If we are Christian parents, this concern about failure extends to our children's walk with God. We want to portray their hearts and motives as being pure and wholesome at all times. I've been a Christian for over 30 years, and my heart and motives are not pure and wholesome at all times! No surprise there. But it is surprising that we can expect our kids to be little "saints" and we can freak out when we are confronted with selfishness, laziness, and unkindness--very un-Jesus-like attitudes! What did we expect? We're all in this together. "All have sinned and fall short of the glory of God" (Romans 3:23). We need to get over it and remember that's why we need a Savior!

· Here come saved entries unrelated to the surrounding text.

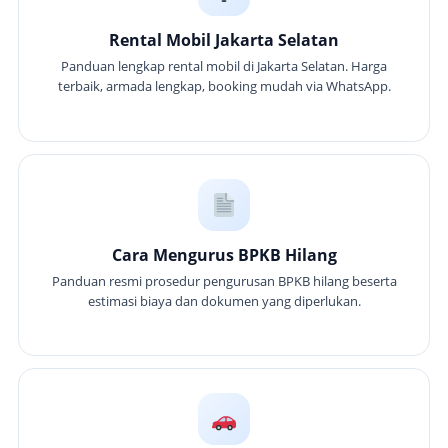
Rental Mobil Jakarta Selatan
Panduan lengkap rental mobil di Jakarta Selatan. Harga
terbaik, armada lengkap, booking mudah via WhatsApp.
Cara Mengurus BPKB Hilang
Panduan resmi prosedur pengurusan BPKB hilang beserta
estimasi biaya dan dokumen yang diperlukan.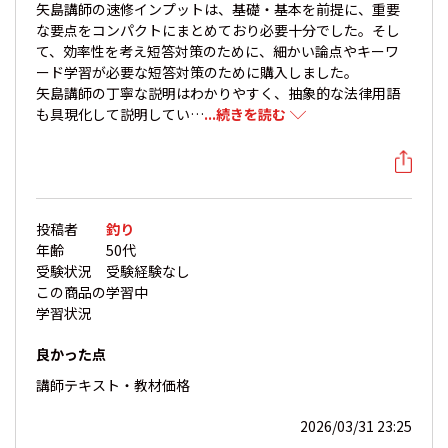
矢島講師の速修インプットは、基礎・基本を前提に、重要
な要点をコンパクトにまとめており必要十分でした。そし
て、効率性を考え短答対策のために、細かい論点やキーワ
ード学習が必要な短答対策のために購入しました。
矢島講師の丁寧な説明はわかりやすく、抽象的な法律用語
も具現化して説明してい…
...続きを読む
投稿者
釣り
年齢
50代
受験状況
受験経験なし
この商品の
学習中
学習状況
良かった点
講師
テキスト・教材
価格
2026/03/31 23:25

Fear of failure is very closely related to fear of man. Let's face it. If we lived on a deserted island with our kids, we would probably parent a lot differently than we do in our comparison-crazy culture. We'd let the kids fail and flounder at times. We'd be wonderfully okay with them being their unique selves and not looking like someone else. We'd be much more transparent about our own shortcomings and deal with them head-on rather than make excuses and attempt to justify and cover up.

Good things happen when others see us fail, because then the truth is made public. We aren't perfect. Our kids aren't perfect. On the outside or the inside. We can be free to fail. Ironically, this makes us free to try lots of things with boldness and confidence.

Just this morning, I had a difficult conversation with our daughter. She had been afraid to tell me about a recent failure. What timing! I was able to express my unconditional love and acceptance of her, and she was able to be set free from the lie that her failure defined her.

Jesus came to set us free. Free from all kinds of things that keep us imprisoned. Like fear of failure. We are not loved because we are perfect. We are not kept because we are performing well. We are not delighted in because we have a winning personality. We are not adored because of our outward beauty. Frankly, we do not receive any of the incredible, eternal gifts of God because of anything we do. We are safe and secure in the love of God because of God's goodness and kindness and faithfulness.

And this is what we want our kids to know. That life can be good, even when they aren't performing. Even when they aren't Number One or Athlete of the Week. Even when they aren't "well-rounded" and proficient at a hundred things. Jesus is the Good Shepherd, not a hard task-master. He wants to lead us beside still waters, not have us wear ourselves out trying to do everything perfectly. 

We can rest. We can be okay with failure--ours and our kids'. We can let everyone know the truth--we are weak and wounded in many ways; imperfect and, at times, rebellious. But we are known. We are held. We are loved. Always and forever.